UBC Theses and Dissertations
Bone health and osteoporosis in women diagnosed with breast cancer in British Columbia Tseng, Ling-I Olivia
Background: Women diagnosed with breast cancer are at higher risk of osteoporosis and osteoporotic fractures. Information is lacking on utilization of bone mineral density testing in British Columbia, and fracture risks associated with tamoxifen and aromatase inhibitors to plan care. Methods: Three studies were conducted on women diagnosed with breast cancer.

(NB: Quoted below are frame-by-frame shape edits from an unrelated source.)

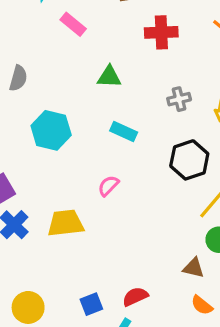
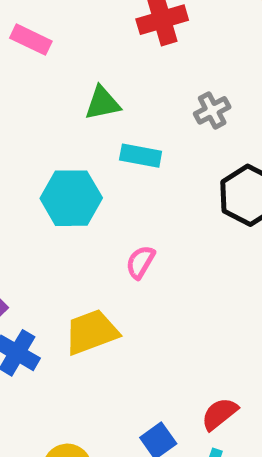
cyan hexagon: (51, 130) -> (71, 198), moved
cyan rectangle: (124, 132) -> (141, 156), moved

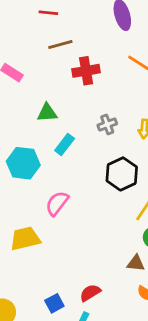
cyan rectangle: (141, 156) -> (65, 145), turned -70
pink semicircle: (140, 262) -> (57, 203), size x1.4

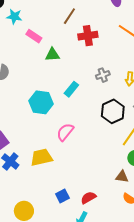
brown line: (60, 44) -> (69, 16), turned -42
green triangle: (47, 113) -> (52, 55), moved
blue square: (54, 303) -> (62, 196), moved

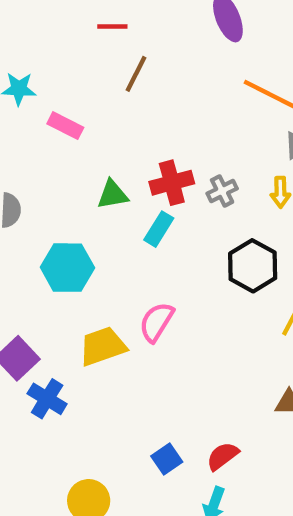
red cross: (88, 36) -> (172, 183), moved
green triangle: (52, 55) -> (113, 195), moved
cyan hexagon: (41, 102) -> (67, 268), moved
yellow trapezoid: (41, 157) -> (103, 346), moved

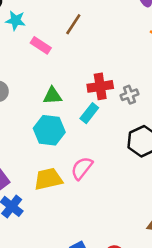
brown line: (136, 74) -> (73, 24), moved
green triangle: (113, 195) -> (53, 96), moved
cyan hexagon: (67, 268) -> (49, 130), moved

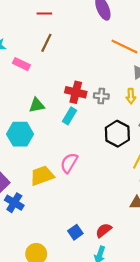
red cross: (100, 86) -> (76, 92), turned 30
gray cross: (130, 95) -> (101, 96), turned 32
cyan hexagon: (49, 130) -> (20, 134), moved

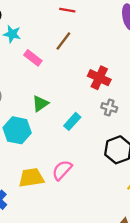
red cross: (76, 92) -> (99, 78), moved
green triangle: (37, 105) -> (40, 104), turned -35

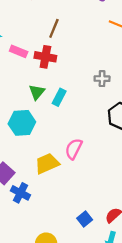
brown line: (63, 41) -> (54, 28), moved
red cross: (99, 78) -> (45, 57), moved
cyan rectangle: (72, 121) -> (59, 97), moved

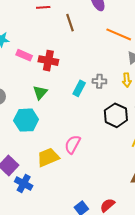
brown line: (54, 28) -> (70, 23), moved, turned -42
cyan rectangle: (59, 97) -> (79, 88), moved

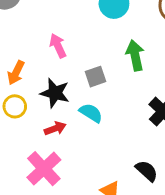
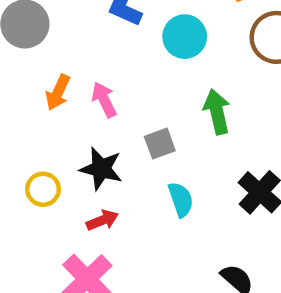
orange arrow: (16, 73) -> (58, 92), moved
cyan semicircle: (91, 113) -> (181, 200), moved, turned 40

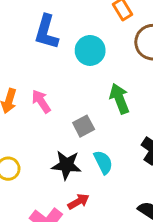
black star: (101, 169) -> (66, 165), moved
red arrow: (102, 220) -> (78, 202), moved

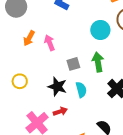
cyan circle: (90, 50) -> (100, 30), moved
green arrow: (119, 99) -> (98, 62), moved

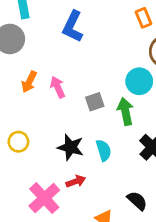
cyan circle: (100, 30) -> (139, 81), moved
gray square: (73, 64) -> (95, 102), moved

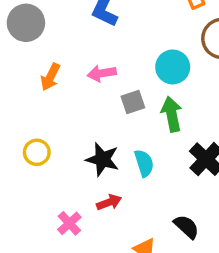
cyan circle: (139, 81) -> (173, 67), moved
pink arrow: (58, 87) -> (102, 73), moved, turned -75
pink cross: (44, 198) -> (69, 223), size x0.6

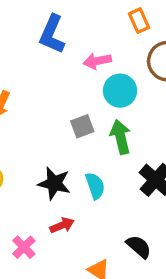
pink arrow: (102, 73) -> (97, 61), moved

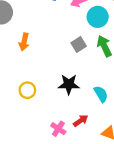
cyan semicircle: (95, 186) -> (101, 94), moved
red arrow: (62, 225) -> (81, 121), moved

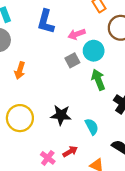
gray square: (79, 44) -> (72, 60), moved
yellow circle: (27, 90) -> (20, 118), size x1.6

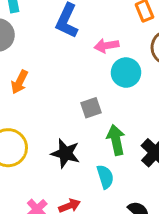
gray square: (72, 60) -> (91, 108), moved
green arrow: (98, 80) -> (116, 140), moved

Study 1, a retrospective cross-sectional study evaluated the utilization of bone mineral density testing in 1995-2008 and identified factors associated with different testing rates using secondary data-linkage in older women aged ≥65 and diagnosed with breast cancer for ≥3 years in British Columbia, Canada. Study 2, a pilot randomized controlled trial, assessed the feasibility of a protocol designed to improve bone health management, especially bone mineral density testing rates, with educational material in older women aged ≥65 and diagnosed with breast cancer for ≥3 years. And study 3, a systematic review with meta-analysis, estimated fracture risks associated with tamoxifen and aromatase inhibitors in younger women aged ≤65. Results: In older women aged ≥65, proportions of women with ≥1 bone mineral density test per calendar year increased from 1.0% in 1995 to 10.1% in 2008. Women with lower socio-economic status or rural residence were significantly less likely to have a bone mineral density test. The study protocol is feasible with a promising effect of educational material on bone mineral density testing rates (17%, 95%CI=6 to 33) in the 54 participants during the pilot study six-month follow-up period. In younger women aged ≤65, fracture risk did not differ between the tamoxifen and no-tamoxifen groups. Aromatase inhibitor-associated fracture risk was 17% and 35% higher than the risks in the no-aromatase inhibitor group and tamoxifen group respectively. The higher aromatase inhibitor-associated fracture risk compared with tamoxifen descreased slowly over time. The risk was significantly higher during the treatment period, but not the post-treatment period. Conclusions: Increased risk of fractures is reported in women diagnosed with breast cancer and treated with aromatase inhibitors, while screening for osteoporosis with bone mineral density testing is sub-optimal. There is a need to improve bone health management programs which should include educational materials.